0010 Anthropocene Territories are ways of being appropriated by Gaia, of belonging to the entangled dance of agencies, and making tangent, sometimes ephemeral connections between knowledges: both auto-poiesis and life are knowledge events. Gaia is an aesthetic condition.
A visualisation tool of Anthropocene processes and the associated Earth Observation datasets, based on LLM aided extraction of information contained in scientific papers (the Anthropocene GSSP proposed sites).
ANTHROPOCENE TERRITORIES, Use Case Scenario: Integrating Earth Observation and Sedimentary Records for Anthropocene GSSP Analysis
In the context of ongoing efforts to formally define the Anthropocene epoch, the analysis of sedimentary records from twelve candidate Global Boundary Stratotype Section and Point (GSSP) sites provides a key line of evidence. These records reveal geochemical, biological, and physical indicators of rapid Earth system changes associated with human activity in themid-20th century, including radionuclide fallout, microplastics, combustion particles, and abrupt shifts in sediment composition.
To complement these high-resolution, site-specific sedimentary data, researchers employ the Anthropocene Territories prototype to integrate and dynamically annotate Earth Observation (EO) data that capture spatially and temporally broader environmental changes associated with the same systemic drivers identified in sediment cores. This integration allows for a holistic, multi-scalar understanding of the Anthropocene's stratigraphic markers and their planetary footprint.
The project is led by Territorial Agency with the Anthropocene Working Group, an international, multidisciplinary research team comprising stratigraphers, geology experts, climate scientists, Earth System scientists and social scientists. Their objective is to spatially contextualize and temporally correlate changes observed in sediment records with broader anthropogenic signals visible in satellite data from the mid-20th century to the present.
The twelve GSSP candidate sites—including Crawford Lake (Canada), the Baltic Sea, Beppu Bay (Japan), and others—are first geo-referenced and ingested into the GeoAnnotator platform. For each site, satellite imagery and ancillary EO datasets (such as land surface temperature, vegetation indices, impervious surface area, and atmospheric NO₂ or aerosol concentrations) are loaded as time-series layers spanning from the 1940s to the present.
Researchers annotate EO data dynamically, tagging land cover change, urbanization patterns, deforestation, and surface water variation visible in historical satellite imagery. At the Baltic Sea site, for instance, annotations track the progressive encroachment of increases in nutrients runoff from intensified agriculture, and changes in sedimentation rates in the sea catchment are. These spatial annotations are linked to specific stratigraphic features in sediment cores, such as the appearance of fly ash, radio nuclides, microplastics and shifts in pollen assemblages corresponding to landscape conversion.

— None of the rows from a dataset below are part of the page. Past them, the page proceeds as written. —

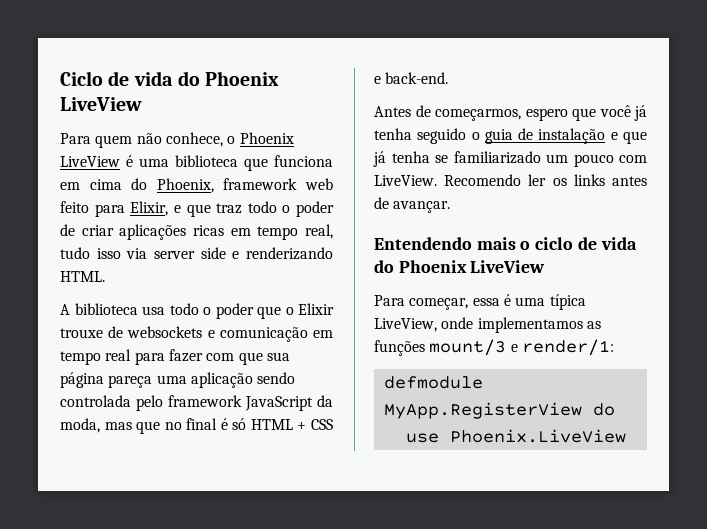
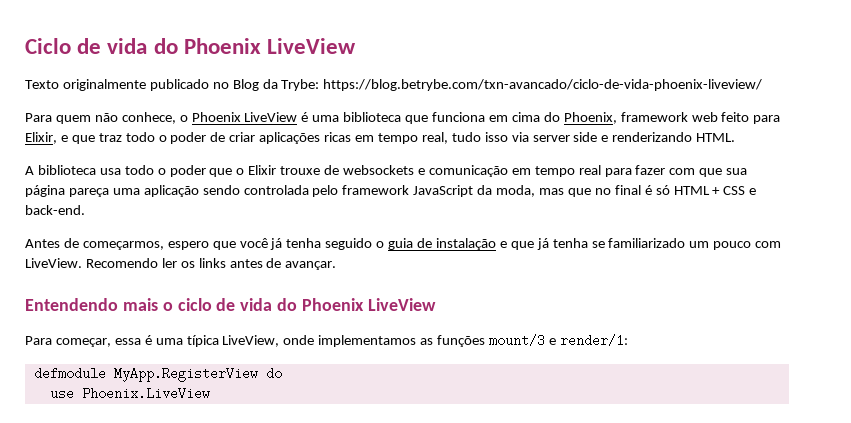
(142, 104) none -> [25,79,763,91] // Texto originalmente publicado no Blog da Trybe: https://blog.betrybe.com/txn-avancado/ciclo-de-vida-phoenix-liveview/

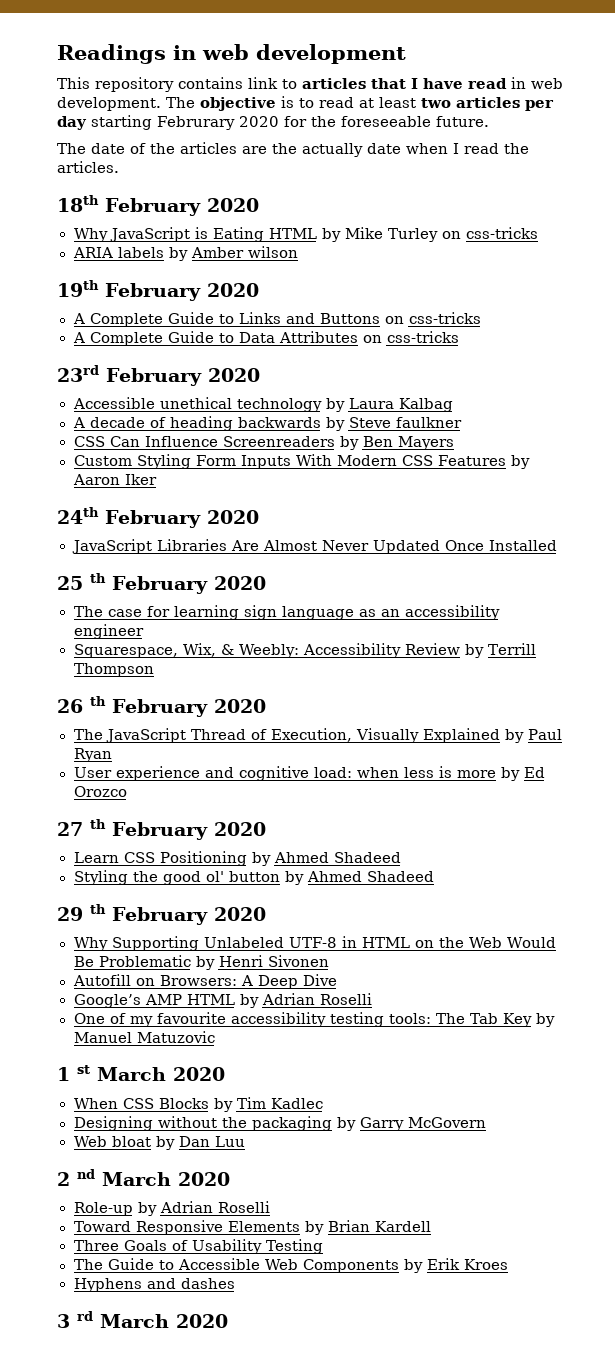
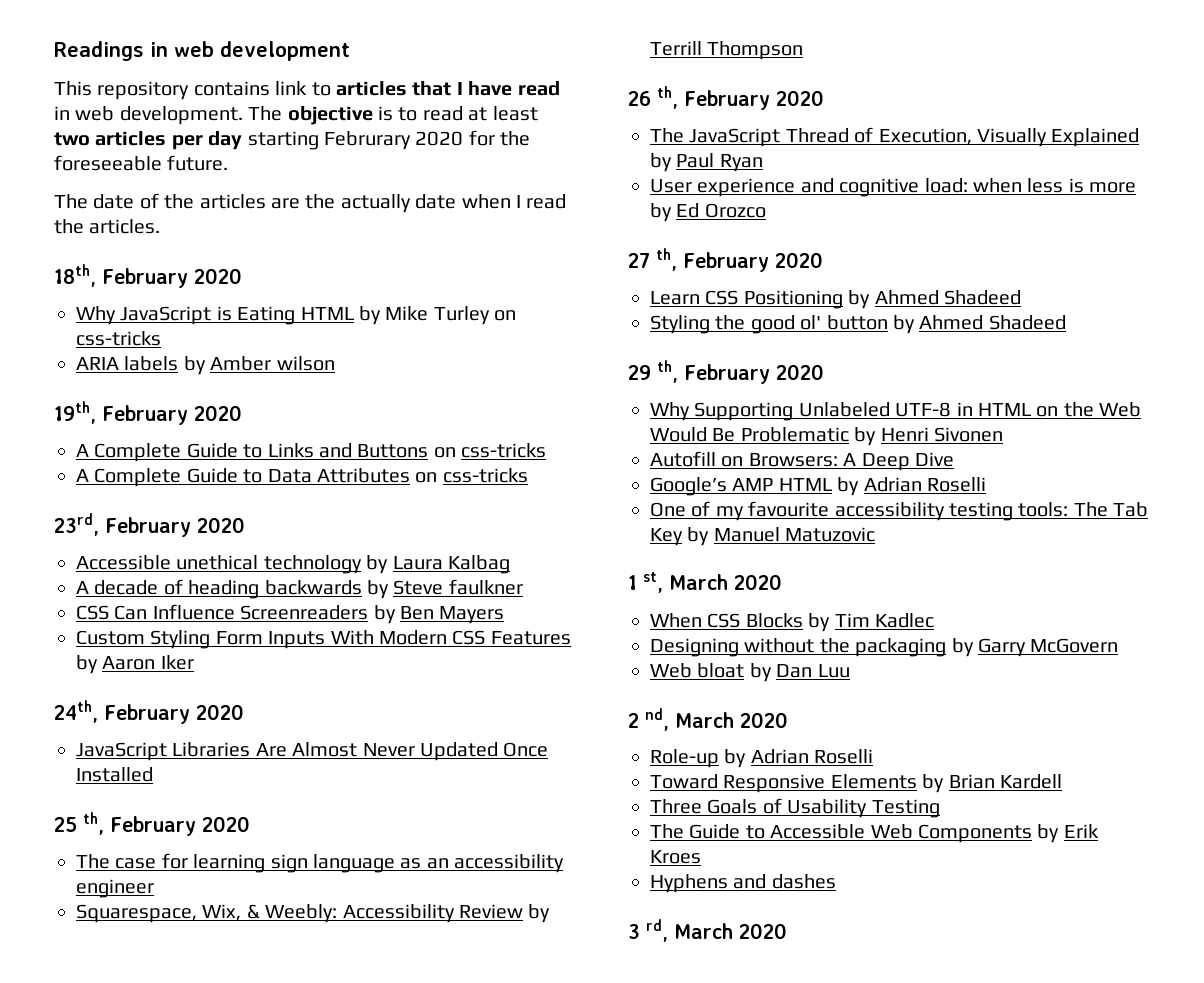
[57,195,99,212] 18th -> [54,264,96,287] 18th,
[57,280,99,297] 19th -> [54,401,96,424] 19th,
[57,365,99,382] 23rd -> [54,513,99,536] 23rd,
[57,507,99,524] 24th -> [54,700,98,723] 24th,
[90,573,106,583] th -> [83,812,104,835] th,
[90,696,106,706] th -> [657,86,678,109] th,
[90,819,106,829] th -> [656,248,677,271] th,
[90,904,106,914] th -> [657,360,678,383] th,
[77,1065,90,1074] st -> [643,572,663,593] st,
[77,1169,95,1179] nd -> [645,708,669,731] nd,
[77,1311,93,1321] rd -> [646,919,668,942] rd,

At Crawford Lake, where varved sediments record annual deposition, the research team overlays EO-derived phenological data to correlate abrupt ecosystem shifts in the sediment record with regional land use changes and industrial emissions captured by remote sensing.
NDVI trends and thermal anomalies are annotated to highlight the onset of heat island effects and forest disturbance events. These features are cross-referenced with plutonium isotope spikes in sediment cores, marking the onset of the Great Acceleration and the beginning of the Anthropocene epoch.